Von Lucera, wo ihn das Sumpffieber heimsuchte, kam er nach der
Strafanstalt zu Neapel. Hier setzte er sich sofort mit den Camorristen in
Beziehung und nahm Teil an einem heftigen Kampf zwischen
kalabrischen und neapolitanischen Camorristen, einer wahren
Schlacht, bei der sechzehn tötlich verwundet, einem Wächter die
Eingeweide ausgerissen, zwei getötet und einer leicht verwundet wurde.
Von Natur blutdürstig, fand er im Kampf seine eigentliche Atmosphäre.

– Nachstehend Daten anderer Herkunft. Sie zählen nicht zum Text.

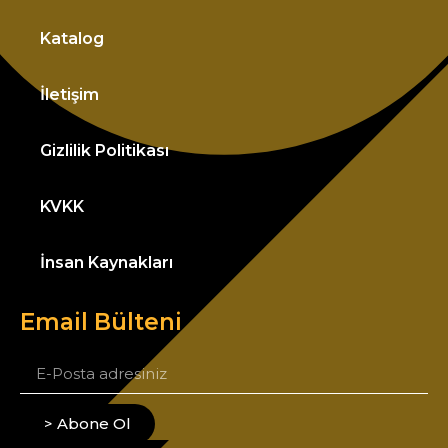
Katalog
İletişim
Gizlilik Politikası
KVKK
İnsan Kaynakları
Email Bülteni
> Abone Ol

Als Camorrist tätowierte er sich, indem er sich auf die Brust ein
Losungswort der Camorra schrieb: Tod der Schmach!
IV.
Nach verbüßter Strafzeit kehrte er nach Parghelia zurück, blieb hier
einen Monat und wurde dann Soldat. Auch als solcher setzte er sein
schlimmes Leben fort. Er duldete keine Vorwürfe, keine Tadel,
verachtete die Vorgesetzten, verlor ihre Achtung und zettelte Intriguen
gegen sie an. Seine gewaltthätige, blutdürstige, bösartige Natur wurde
durch ein übertriebenes Selbstgefühl angestachelt: überall witterte er
Nachstellung, Mangel an Respekt, Verrat; überall sah er Kränkungen
und Aufreizungen.
Zeitweilig war er ruhig und friedlich; während solcher immer kurzen
Periode war er freundlich gegen die Kameraden, die Vorgesetzten und
seine fern weilende Familie. Aber plötzlich war das vorbei, die Luft
nahm in seinen Augen eine andere Farbe an, und Zorn- und
Wutausbrüche, Flüche, Blut- und Rachedurst waren die Folgen, ohne
einen anderen Grund, als daß ein Wort oder eine Handlung
mißgedeutet wurde, die für jeden anderen ohne Belang gewesen wären.
Eines Tages gebot ein Vorgesetzter ihm Ruhe -- er ohrfeigte ihn und
versuchte ihn zu töten. Er wurde zu drei Jahren Gefängnis verurteilt;
nachdem diese verbüßt waren, kam er wieder zum Regiment. Er
änderte sich nicht. Die Perversität seiner Empfindungen machte ihn
zum Päderasten, er knüpfte mit einem Kameraden ein Verhältnis an. Er
schrieb einen anonymen Brief gegen seinen Sergeanten und verwundete
seinen Kameraden im Gesicht, und wurde zu einem weiteren Jahre

verurteilt. Im Kerker versuchte er mit einer halben Scheere, aus der er
sich einen Dolch gemacht hatte, einen Kameraden umzubringen, um
sich wegen einer alten Kränkung zu rächen, obschon der Gegenstand
seines Hasses schon an sich in einem Zustand war, der Mitleid hätte
einflößen können. Von da kam er zur zweiten und dann zur ersten
Strafkompagnie in Venedig, wo er sich durch sein tückisches und
unverbesserliches Benehmen auszeichnete. Strenger Arrest, langes
Fasten nützten nichts; für ihn waren die Strafen immer ungerecht;
jeder mißhandelte, mißachtete ihn.
Schon um diese Zeit (1879) brach sein heftiger und wilder Haß gegen
seinen Bruder Michele los, der, wie er meinte, ihn vernachlässigte und
seinen Tod wünschte, um sich die väterliche Erbschaft anzueignen, die
schon zum größten Teil sich angeeignet zu haben er ihn beschuldigte.
Die ersten Zeichen dieses Hasses traten hervor, als er im Lazarett zu
Cava dei Tirreni war, wo er einen Brief seines Bruders, der Nachricht
von ihm verlangte, mit häßlichen Worten und Hohngelächter empfing.